AUD/USD Falls towards 0.7070 but Gained around 0.15 Percent for the Week

Daniel Rogers

May 07, 2022 10:05

The AUD/USD snapped a streak of five consecutive weekly losses and is currently recording gains of 0.15 percent, as Wall Street closes in the red amid a pessimistic sentiment due to central bank tightening and investors reposition their portfolios after the US central bank raised interest rates by 50 basis points for the first time in twenty years. As of this writing, the AUD/USD exchange rate is 0.7070.

 

Wall Street's losses ranged from 1.03 percent to 2.42 percent, bringing an end to a turbulent week characterized by three central banks tightening monetary policies as they scrambled to combat inflation as it approached their goal levels. In addition, the US Department of Labor stated that the US economy added 428K new jobs, above estimates, while the unemployment rate remained constant at 3.6 percent.

 

Aside from this, the US Dollar Index, a measurement of the greenback's value against a basket of six currencies, is currently up 0.11 percent to 103.658, while the US 10-year Treasury yield has touched a YTD high of approximately 3.131 percent.

 

The RBA and the Fed increased interest rates, but at a rate that favors the dollar.

 

The Reserve Bank of Australia (RBA) stunned the markets with a 25-bps rate hike at the start of the week, the first since November 2010. Market participants anticipated a 15-bps hike, leaving rates at 0.25 percent, but the central bank maintained its 25-bps plan.
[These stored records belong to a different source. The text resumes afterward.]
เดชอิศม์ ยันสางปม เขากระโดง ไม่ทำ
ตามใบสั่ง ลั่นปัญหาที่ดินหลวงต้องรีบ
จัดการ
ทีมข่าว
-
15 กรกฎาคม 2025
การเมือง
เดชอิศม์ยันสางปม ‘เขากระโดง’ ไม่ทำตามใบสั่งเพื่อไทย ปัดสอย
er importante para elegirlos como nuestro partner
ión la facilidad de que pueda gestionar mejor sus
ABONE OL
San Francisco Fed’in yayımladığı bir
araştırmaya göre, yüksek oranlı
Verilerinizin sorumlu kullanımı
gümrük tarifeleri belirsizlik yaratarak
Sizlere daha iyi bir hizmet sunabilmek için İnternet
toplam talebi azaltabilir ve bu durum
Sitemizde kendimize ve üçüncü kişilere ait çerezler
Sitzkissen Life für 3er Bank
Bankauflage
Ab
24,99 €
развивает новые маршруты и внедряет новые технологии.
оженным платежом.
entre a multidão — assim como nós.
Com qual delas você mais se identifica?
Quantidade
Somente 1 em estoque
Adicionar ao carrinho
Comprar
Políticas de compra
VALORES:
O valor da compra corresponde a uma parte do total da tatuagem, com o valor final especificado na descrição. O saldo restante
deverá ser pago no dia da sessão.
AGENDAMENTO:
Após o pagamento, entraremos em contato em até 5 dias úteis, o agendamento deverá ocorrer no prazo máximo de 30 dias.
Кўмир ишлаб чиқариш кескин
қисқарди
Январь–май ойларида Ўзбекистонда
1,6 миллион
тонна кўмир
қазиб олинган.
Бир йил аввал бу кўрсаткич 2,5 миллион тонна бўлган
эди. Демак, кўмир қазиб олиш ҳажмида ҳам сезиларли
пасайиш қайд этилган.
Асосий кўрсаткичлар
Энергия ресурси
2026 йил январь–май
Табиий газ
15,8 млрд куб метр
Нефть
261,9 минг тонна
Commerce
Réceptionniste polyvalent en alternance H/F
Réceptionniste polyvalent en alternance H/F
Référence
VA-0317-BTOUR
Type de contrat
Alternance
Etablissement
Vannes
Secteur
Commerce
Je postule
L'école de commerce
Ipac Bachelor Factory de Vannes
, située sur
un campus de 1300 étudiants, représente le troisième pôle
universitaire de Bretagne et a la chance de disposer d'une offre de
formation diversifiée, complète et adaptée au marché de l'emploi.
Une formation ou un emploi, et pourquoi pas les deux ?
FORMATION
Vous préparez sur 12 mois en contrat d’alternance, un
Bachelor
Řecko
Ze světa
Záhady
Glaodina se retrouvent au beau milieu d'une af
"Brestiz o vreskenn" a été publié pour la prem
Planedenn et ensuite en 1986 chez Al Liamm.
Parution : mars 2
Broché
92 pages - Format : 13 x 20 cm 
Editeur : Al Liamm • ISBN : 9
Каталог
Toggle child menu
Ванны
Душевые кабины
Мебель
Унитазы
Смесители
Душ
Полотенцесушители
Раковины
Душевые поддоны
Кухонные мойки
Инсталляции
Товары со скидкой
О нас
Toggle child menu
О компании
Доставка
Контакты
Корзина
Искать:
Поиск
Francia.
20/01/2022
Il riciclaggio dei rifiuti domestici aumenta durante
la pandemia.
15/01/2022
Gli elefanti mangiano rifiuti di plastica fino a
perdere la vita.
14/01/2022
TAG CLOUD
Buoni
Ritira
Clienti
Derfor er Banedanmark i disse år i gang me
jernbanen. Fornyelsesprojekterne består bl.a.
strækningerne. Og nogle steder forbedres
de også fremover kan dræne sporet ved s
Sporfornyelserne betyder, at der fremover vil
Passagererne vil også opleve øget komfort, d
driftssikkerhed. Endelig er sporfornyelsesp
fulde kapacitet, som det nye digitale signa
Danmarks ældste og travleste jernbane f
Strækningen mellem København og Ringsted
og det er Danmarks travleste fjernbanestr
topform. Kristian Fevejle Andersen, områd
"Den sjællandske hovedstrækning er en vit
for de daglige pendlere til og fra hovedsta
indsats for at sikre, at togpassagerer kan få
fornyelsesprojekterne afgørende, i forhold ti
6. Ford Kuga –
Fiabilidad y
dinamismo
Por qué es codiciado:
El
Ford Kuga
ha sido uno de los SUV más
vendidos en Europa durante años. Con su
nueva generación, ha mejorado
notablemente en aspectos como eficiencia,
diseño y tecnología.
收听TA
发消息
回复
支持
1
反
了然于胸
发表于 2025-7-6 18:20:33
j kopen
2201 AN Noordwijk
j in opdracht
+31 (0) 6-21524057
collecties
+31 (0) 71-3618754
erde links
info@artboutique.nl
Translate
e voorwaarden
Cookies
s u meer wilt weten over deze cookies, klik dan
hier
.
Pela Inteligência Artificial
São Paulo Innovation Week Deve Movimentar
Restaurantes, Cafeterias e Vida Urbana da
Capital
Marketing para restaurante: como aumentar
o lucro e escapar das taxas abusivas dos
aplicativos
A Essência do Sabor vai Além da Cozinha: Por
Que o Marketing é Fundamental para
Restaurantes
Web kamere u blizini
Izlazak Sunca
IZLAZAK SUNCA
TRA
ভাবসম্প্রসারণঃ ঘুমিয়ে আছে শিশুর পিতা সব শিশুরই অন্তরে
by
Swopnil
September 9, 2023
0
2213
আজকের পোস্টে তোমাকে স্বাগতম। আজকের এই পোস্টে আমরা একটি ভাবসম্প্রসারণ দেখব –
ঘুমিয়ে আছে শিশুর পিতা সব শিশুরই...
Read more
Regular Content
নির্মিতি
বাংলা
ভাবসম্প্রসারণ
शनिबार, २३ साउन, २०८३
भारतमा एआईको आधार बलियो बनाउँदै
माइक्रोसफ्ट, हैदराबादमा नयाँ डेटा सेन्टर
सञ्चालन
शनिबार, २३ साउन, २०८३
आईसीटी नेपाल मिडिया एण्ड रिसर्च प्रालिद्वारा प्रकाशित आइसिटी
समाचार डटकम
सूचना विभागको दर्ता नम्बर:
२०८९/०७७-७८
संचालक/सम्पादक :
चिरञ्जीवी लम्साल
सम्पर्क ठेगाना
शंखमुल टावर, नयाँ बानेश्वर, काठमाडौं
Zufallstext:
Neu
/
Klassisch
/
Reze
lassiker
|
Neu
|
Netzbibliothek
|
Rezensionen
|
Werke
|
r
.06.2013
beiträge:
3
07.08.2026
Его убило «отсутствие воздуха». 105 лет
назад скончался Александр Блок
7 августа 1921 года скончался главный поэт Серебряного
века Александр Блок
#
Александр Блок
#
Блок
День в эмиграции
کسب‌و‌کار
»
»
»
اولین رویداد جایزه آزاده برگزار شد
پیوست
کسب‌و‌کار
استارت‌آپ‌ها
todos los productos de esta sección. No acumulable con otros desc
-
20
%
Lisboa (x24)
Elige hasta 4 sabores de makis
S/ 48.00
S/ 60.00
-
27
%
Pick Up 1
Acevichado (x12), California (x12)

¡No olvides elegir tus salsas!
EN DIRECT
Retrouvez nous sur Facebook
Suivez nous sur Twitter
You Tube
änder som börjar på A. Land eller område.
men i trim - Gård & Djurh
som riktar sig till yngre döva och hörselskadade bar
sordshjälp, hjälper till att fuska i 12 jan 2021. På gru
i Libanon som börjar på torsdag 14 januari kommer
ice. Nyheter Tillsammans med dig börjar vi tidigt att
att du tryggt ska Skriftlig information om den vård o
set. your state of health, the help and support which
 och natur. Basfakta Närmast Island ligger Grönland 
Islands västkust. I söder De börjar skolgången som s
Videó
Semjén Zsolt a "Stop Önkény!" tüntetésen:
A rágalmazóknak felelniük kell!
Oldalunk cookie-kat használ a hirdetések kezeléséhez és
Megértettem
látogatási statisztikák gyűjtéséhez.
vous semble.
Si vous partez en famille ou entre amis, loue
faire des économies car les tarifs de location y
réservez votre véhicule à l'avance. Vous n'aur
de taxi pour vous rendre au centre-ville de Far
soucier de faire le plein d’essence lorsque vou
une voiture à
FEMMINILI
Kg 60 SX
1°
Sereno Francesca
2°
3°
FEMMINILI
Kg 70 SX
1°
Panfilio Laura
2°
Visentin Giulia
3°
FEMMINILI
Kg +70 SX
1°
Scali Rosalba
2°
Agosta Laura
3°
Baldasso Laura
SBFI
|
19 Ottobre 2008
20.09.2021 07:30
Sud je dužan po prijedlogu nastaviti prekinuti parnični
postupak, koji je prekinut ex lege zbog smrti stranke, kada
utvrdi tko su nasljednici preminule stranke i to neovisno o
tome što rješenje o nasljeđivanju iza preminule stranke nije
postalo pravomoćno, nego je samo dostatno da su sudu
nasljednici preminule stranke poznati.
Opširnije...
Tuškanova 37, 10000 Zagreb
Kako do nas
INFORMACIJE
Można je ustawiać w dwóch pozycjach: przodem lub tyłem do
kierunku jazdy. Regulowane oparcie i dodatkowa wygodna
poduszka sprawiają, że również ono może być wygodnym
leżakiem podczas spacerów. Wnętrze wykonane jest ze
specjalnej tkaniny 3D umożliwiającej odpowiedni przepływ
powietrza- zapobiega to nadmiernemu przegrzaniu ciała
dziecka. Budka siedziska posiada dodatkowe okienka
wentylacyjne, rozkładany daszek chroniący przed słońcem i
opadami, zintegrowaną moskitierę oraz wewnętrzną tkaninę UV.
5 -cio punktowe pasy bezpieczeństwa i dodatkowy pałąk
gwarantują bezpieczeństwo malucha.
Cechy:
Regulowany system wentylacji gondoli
In addition, the RBA began reducing the stimulus by allowing its portfolio of bonds to mature and dwindle.

 

As traders prepared for the Federal Reserve's meeting, the AUD/USD initially moved positively, but ran into solid resistance at 0.7147.

 

As predicted by the majority of analysts, the Federal Reserve (Fed) increased the Federal Funds Rate (FFR) by 50 basis points to 1 percent on Wednesday and announced a quantitative tightening of $47.5 billion in the first three months, followed by a monthly ceiling of $95 billion.

 

At his news conference, Fed Chair Powell stated that the Fed is not actively considering rises of 75 basis points. He added that 50-bps increases will be "on the table" at the next two FOMC meetings "if we see what we anticipate to see."

 

The AUD/USD immediately soared over the R1 daily pivot around 0.7150, surging sharply towards the R3 pivot point around 0.7250, and recouping some of the previous week's losses upon the release of the news.

 

In spite of this, Wednesday's bounce in global markets was interpreted as a sign of relief that a bigger Fed rate hike, likely 75 basis points, brought by Fed's St. Louis President Bullard did not occur. On Thursday, however, market participants reversed course, selling equities, fleeing to safe-haven assets, and boosting the USD, JPY, and CHF.

 

Consequently, after both central banks' decisions are in the rearview mirror, the AUD/USD may decline in the near to medium term, as money market futures anticipate the FFR to be around 2 percent by the summer, in contrast to the RBA's cash rate, which is anticipated to be around 0.85 percent.